Cheatsheet for Pandas

Pandas command

Posted on February 20, 2021

Cheatsheet for Pandas basic

Basic operation on Pandas dataframe:

import pandas as pd
df = pd.read_csv('data_frame.csv')

df.head()
df.info()

df['column_name'].mean()
df['column_name'].max()
df['column_name'].min()

df['column_name'].unique()
df['column_name'].nunique()

df['column_name'].count()
df['column_name'].value_counts().head(10)

df['column_name'].apply(user_defined_func)
df[['column_name_1','column_name_2']].corr()

df.groupby(['column_name_1']).mean()
df.groupby(by =['column_name_1', 'column_name_2']).count()['column_name_3'].unstack()

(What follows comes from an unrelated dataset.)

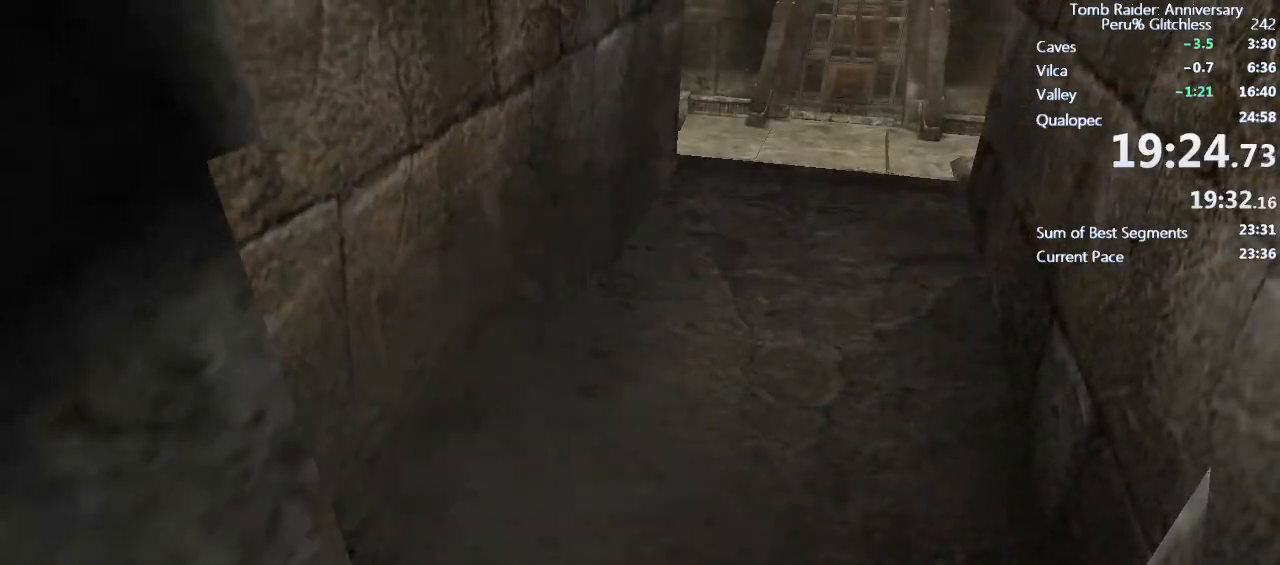
{"keys": ["w"], "mouse": [], "events": [[167, "w", "down"], [317, "w", "up"], [350, "w", "down"]]}
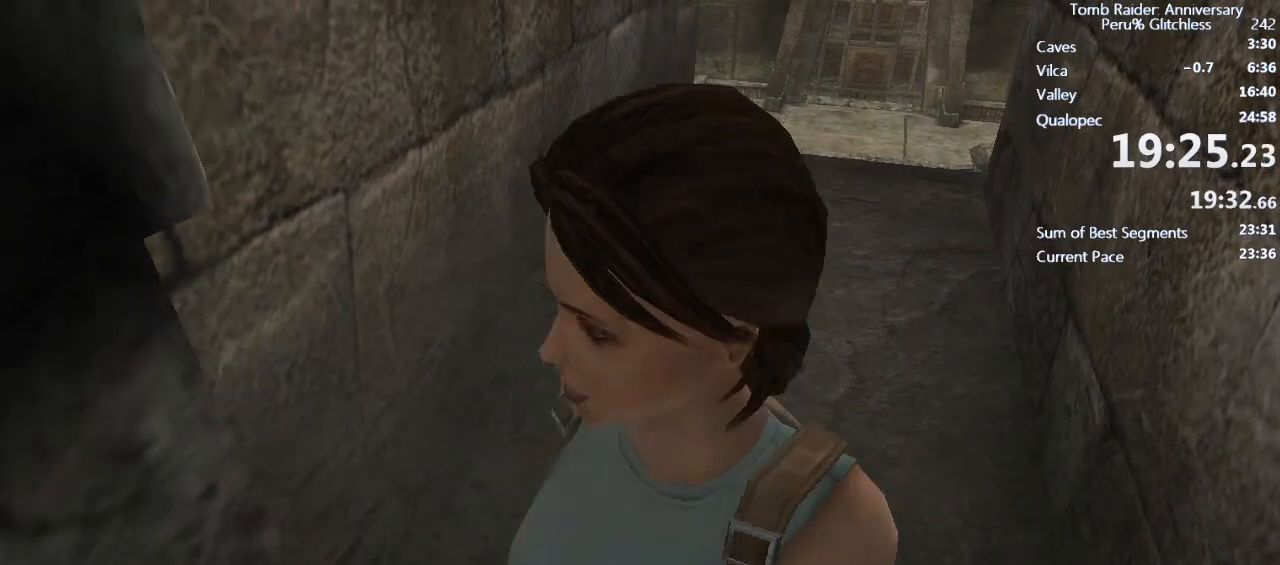
{"keys": [], "mouse": [], "events": [[283, "w", "up"]]}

Built-in data visualization:

df['column_name'].hist(bins=30) # or

df['column_name'].plot(kind='hist',bins=30) # or

df['column_name'].plot.hist(bins=30)

# Area plot

df['column_name'].plot.area(alpha=0.5)

Here it lists most types of the built-in data plot methods:

  • df.plot.area
  • df.plot.barh
  • df.plot.density
  • df.plot.hist
  • df.plot.line
  • df.plot.scatter
  • df.plot.bar
  • df.plot.box
  • df.plot.hexbin
  • df.plot.kde
  • df.plot.pie